» **Given data**
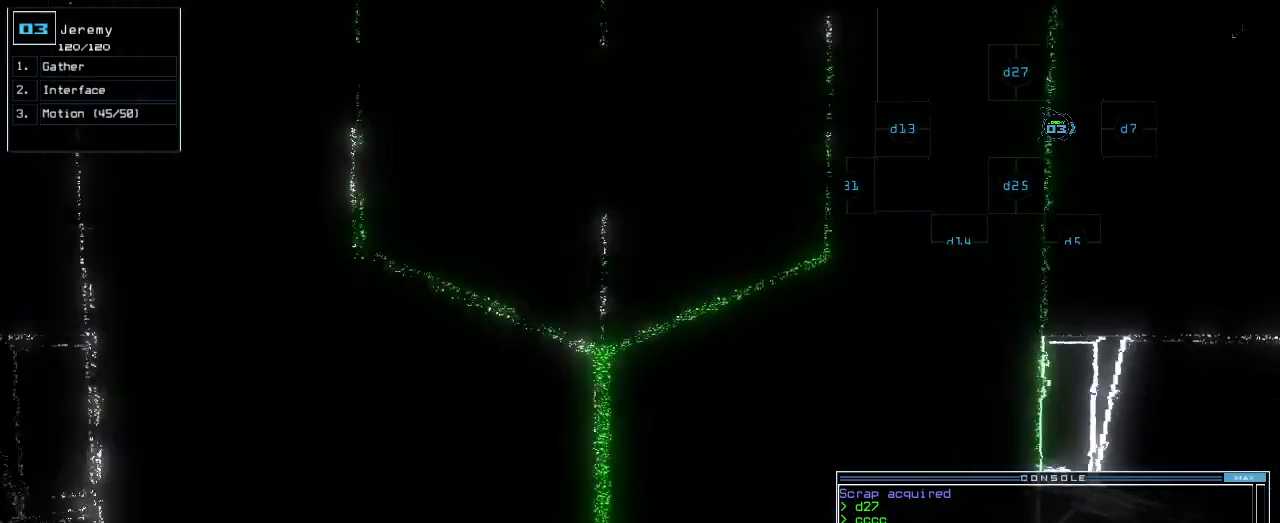
{"keys": ["up"], "events": []}
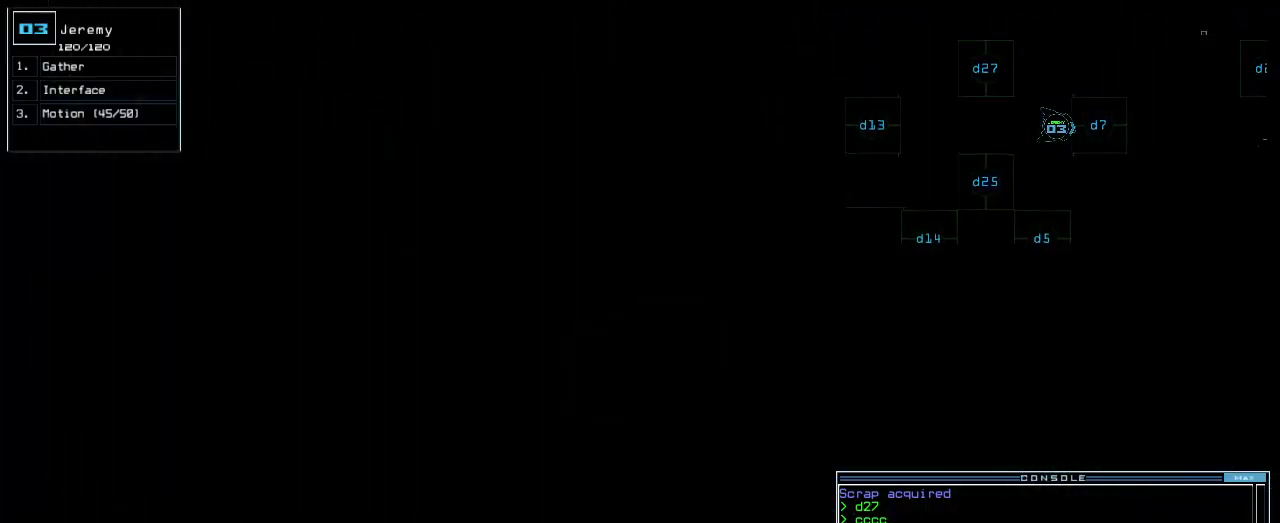
{"keys": ["space"], "events": [[60, "up", "up"], [480, "space", "down"]]}
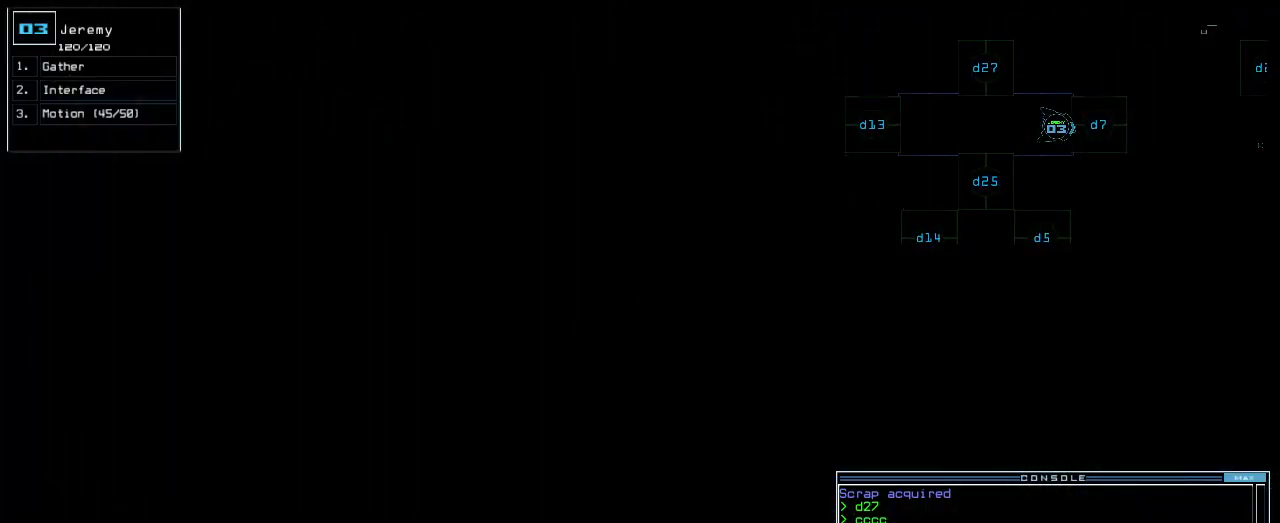
{"keys": ["d"], "events": [[60, "space", "up"], [400, "space", "down"], [460, "space", "up"], [500, "d", "down"]]}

» **The task**
Whenever images occur above, omit them and retype each line exactly as it stands.

» **Reply to the task**
{"keys": ["up"], "events": []}
{"keys": ["space"], "events": [[60, "up", "up"], [480, "space", "down"]]}
{"keys": ["d"], "events": [[60, "space", "up"], [400, "space", "down"], [460, "space", "up"], [500, "d", "down"]]}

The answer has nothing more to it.